The first sub-factor weighs against exercising jurisdiction because, as discussed above, there are factual issues from the underlying state court action that would be relevant to the Court's determination of the coverage question at issue in the present case. Similarly, the remaining sub-factors weigh against exercising jurisdiction. The Sixth Circuit has cautioned that "issues of 'insurance contract interpretation are questions of state law with which the Kentucky state courts are more familiar and, therefore, better able to resolve.'" Travelers, 495 F.3d at 273 (quoting Bituminous, 373 F.3d at 815). "'[S]tates regulate insurance companies for the protection of their residents, and state courts are best situated to identify and enforce the public policies that form the foundation of such regulation.'" Id. at 273 (quoting Bituminous, 373 F.3d at 815). Additionally, this case is not likely to turn on federal common law or federal statutory law. Rather, state law will dictate the resolution of the state court action in Jefferson Circuit Court and state law will dictate a resolution of the issue in this declaratory judgment action. See Westport Ins. Corp. v. Al Bourdeau Ins. Servs., 2007 WL 2225874, *4 (E.D. Mich. Aug. 2, 2007). Just as in Travelers, "[t]his is not a case where federal law will come into play, and, therefore, a state court forum is preferable." Travelers, 495 F.3d at 273. Therefore, the Court finds that this factor weighs against exercising jurisdiction.
D. Alternative Remedy
Finally, the Court considers the alternative remedies available to Plaintiff. Kentucky provides a declaration of rights procedure under KRS § 418.040. Bituminous, 373 F.3d at 816. A declaratory judgment filed in state court would be a superior remedy here. "A Kentucky court would also be better suited than a federal court to resolve the issues in this case, which rest entirely on state law." Westfield Ins. Co., 2011 WL 3489353, *5 (citing Travelers, 495 F.3d at 272). "And a declaratory action in Kentucky state court could possibly be combined with the underlying tort action, allowing all issues in this case to be resolved by the same judge." Id. (citing Flowers, 513 F.3d at 562). For these reasons, the Court finds that this factor weighs against exercising jurisdiction in this case.

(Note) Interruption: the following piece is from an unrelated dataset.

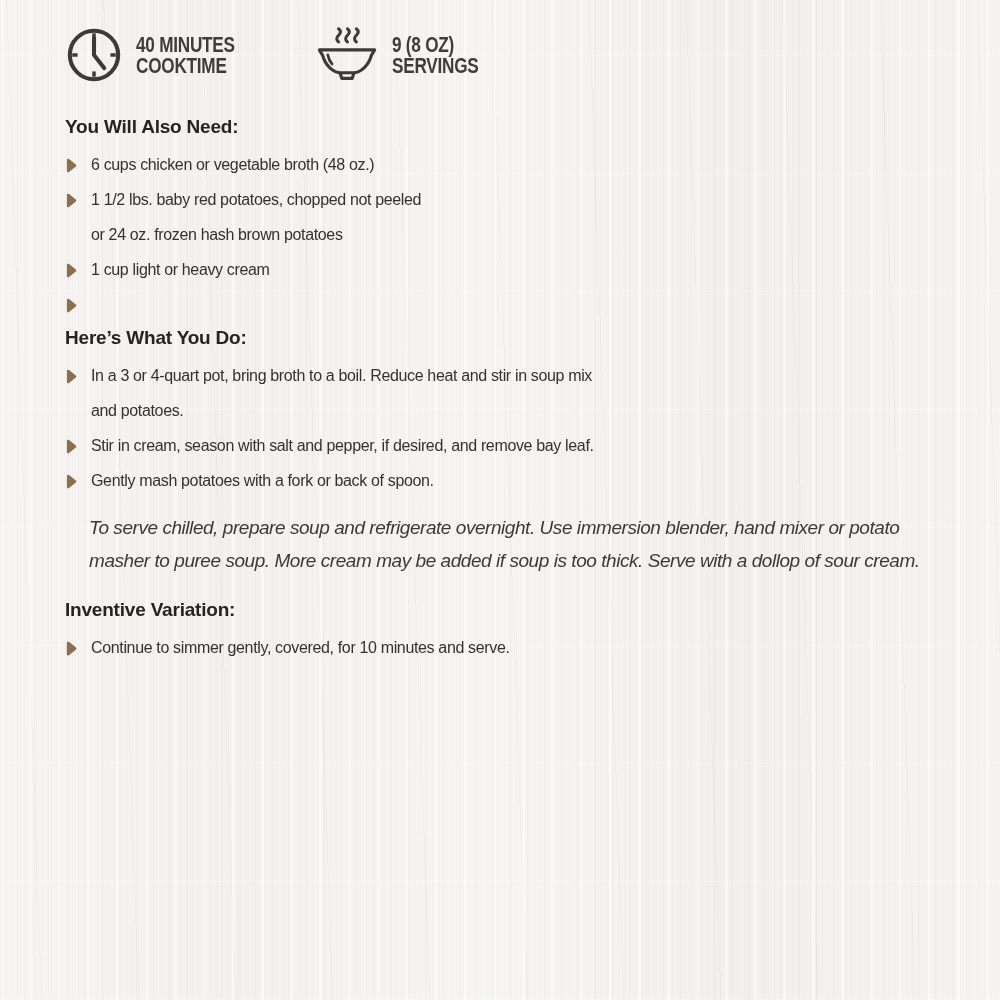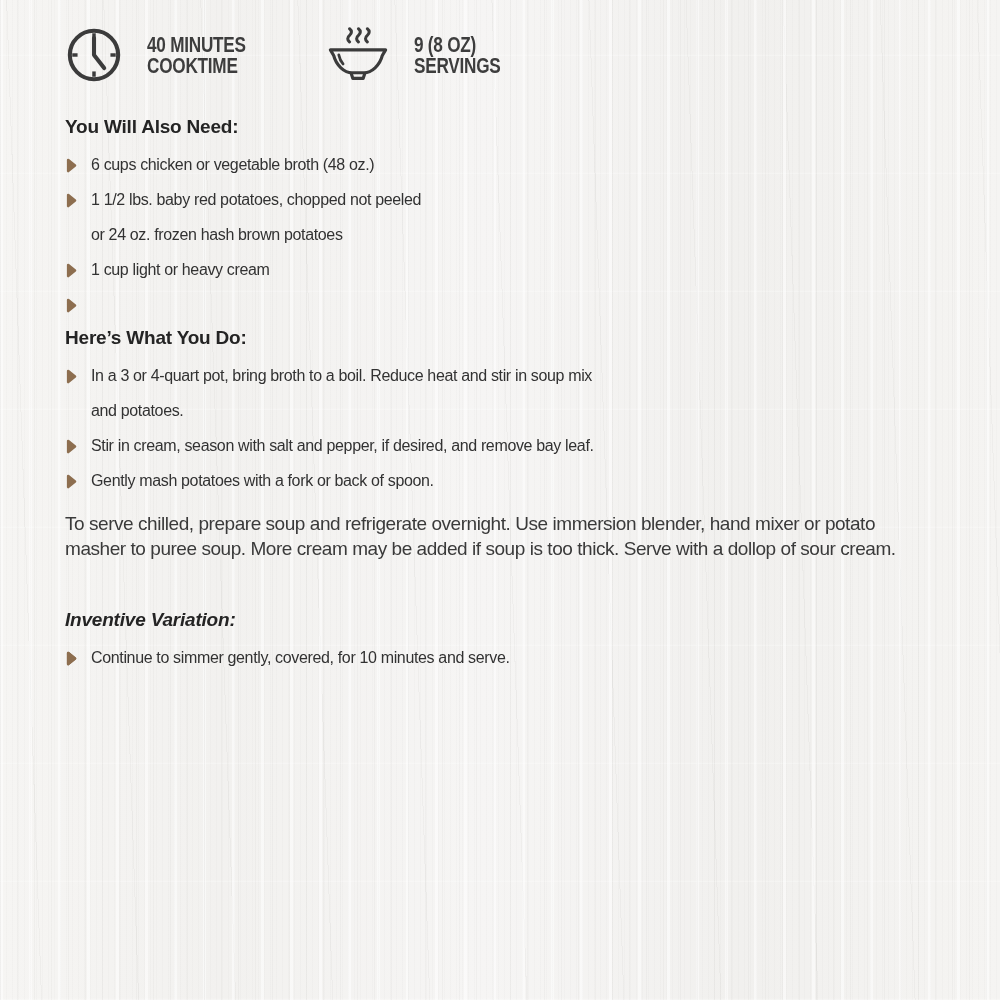"40 MINUTES" .meta-item { gap: 24px -> 13px }
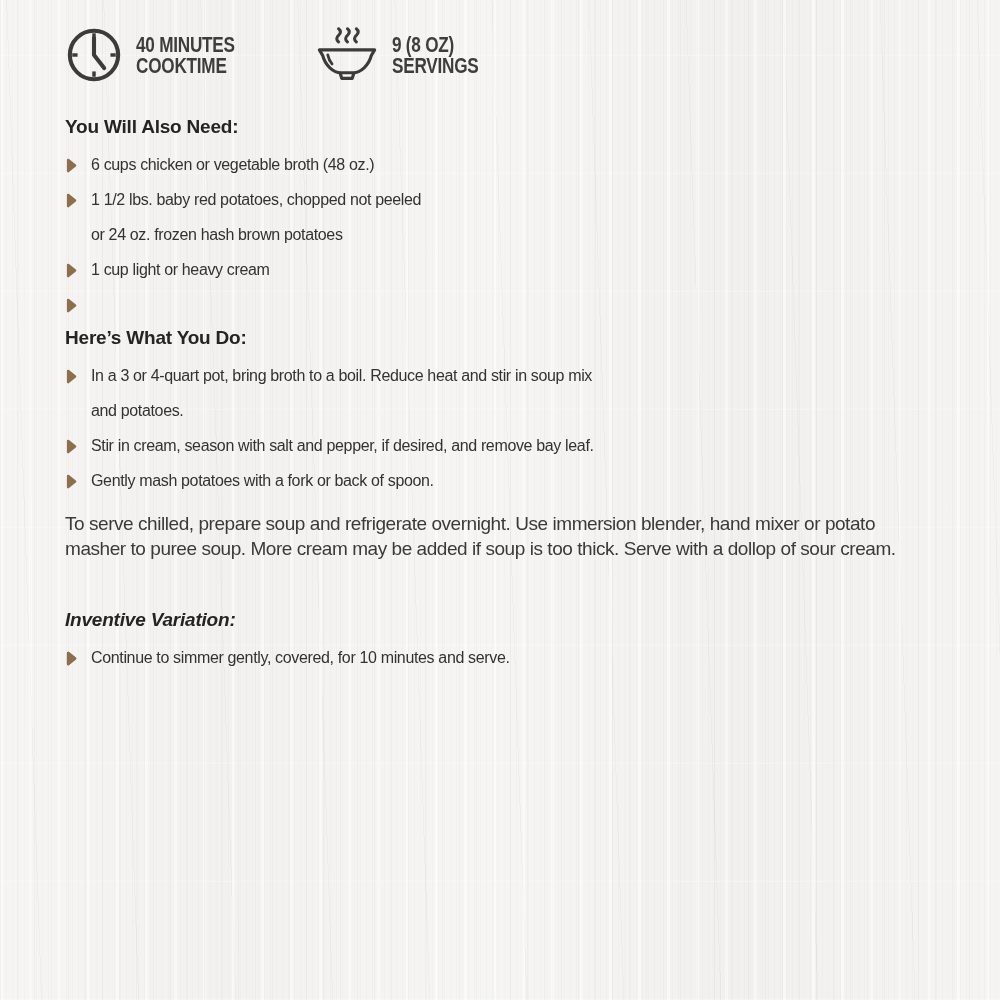"To serve chilled, prepare soup" .note { font-style: none -> italic; line-height: 25px -> 33px; margin-left: none -> 24px }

Accordingly, the Court finds that the balance of these factors weighs against exercising jurisdiction in the present case. Contrary to the arguments of the Plaintiff, this case does not present straightforward questions of state law. Thus, the Court declines to accept jurisdiction of this declaratory judgment action.
For the reasons set forth above, the Court declines to exercise federal discretionary jurisdiction over this declaratory judgment action. As a result of this decision, the motion by Defendant for a default judgment [DN 17] is denied as moot.